Ted Heath and the EU

Loss of sovereignty was also a major part of his opposition to the EU. But he also makes the point that our entry into the Common Market was also undemocratic. Ted Heath simply decided the country was going in. Parliament was not consulted and did not vote on the issue. I do remember that there was a referendum afterwards, however.

Intelligence Agencies Smearing Labour MPs

The intelligence agencies are another threat to British democracy. He cites Peter Wright’s Spycatcher memoir on how MI5 was spreading rumours smearing the then Prime Minister, Harold Wilson, as a KGB spy. This, like much of the rest of the material in the books, has not dated. The problem of the security services smearing left-wing politicians is still very much with us, as we’ve seen from the Integrity Initiative. They’ve smeared Jeremy Corbyn as a Russian spy.

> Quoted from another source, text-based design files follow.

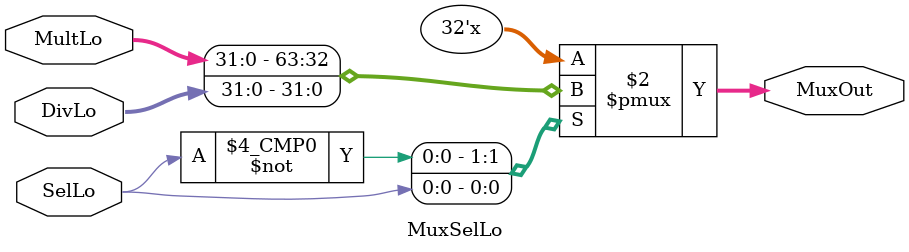
<source format=v>
module MuxSelLo (SelLo, MultLo, DivLo, MuxOut);

input SelLo;
input [31:0] MultLo;
input [31:0] DivLo;
output reg [31:0] MuxOut;

always @(SelLo)
begin

case(SelLo)
1'd0: MuxOut <= MultLo;
1'd1: MuxOut <= DivLo;
endcase

end
endmodule

</source>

Books Still Relevant in 21st Century

I’ve only really skimmed the books so far, just reading the odd chapter, but so much of it is directly relevant now. I think if he were alive today, Benn probably would have voted ‘Leave’, but his arrangements for leaving the EU would have been far more sensible and beneficial to this country’s ordinary folk than that of Tweezer and her band of profiteers. And he is absolutely right when he writes about expanding democracy in industry. He states that the workers’ co-ops on the Clydeside and elsewhere were attacked in the press, because suddenly the British capitalist establishment were terrified because it showed that there was a genuine alternative to capitalism, and that workers could run companies.

The individual sections in these books chapters are short, and the arguments clear. He also gives point by point party programmes on particular issues, such as making this country more democratic.

Benn Democrat, Not Authoritarian Communist

And it’s this concern for democracy that most definitely marks Benn out as being a democratic socialist, not a Trotskyite or Communist. Those parties and their various sects were run according to Lenin’s principle of ‘democratic centralism’. Put simply, this meant that the party would hold some kind of open debate on issues until a decision was made. After that, the issue was closed. Anybody still holding or promoting their own opinions faced official censure or expulsion. And the Communist parties of eastern Europe would have been as frightened of Benn’s championing of democracy as the British establishment.

Conclusion

As I said, I take issue with Benn on certain issues. But his reasoning is always clear and rational, his points well argued and based in fact. Furthermore, he is impressed with the British radical tradition and how much British socialism is squarely based within it. We lost one of our greatest parliamentarians with his death.

His ideas, however, are still very relevant, and have been vindicated with time. He was right about monetarism and corporatism, about unemployment, about the need for unions, about media bias. His support of women priests and gay rights were ahead of their time, and have now become almost a commonplace, accepted by all except a few die-hard reactionaries. And he’s right about nationalisation and worker empowerment.

These are books I intend to use for my blog and its attack on Tweezer and the Tories. And I won’t be short of useful material.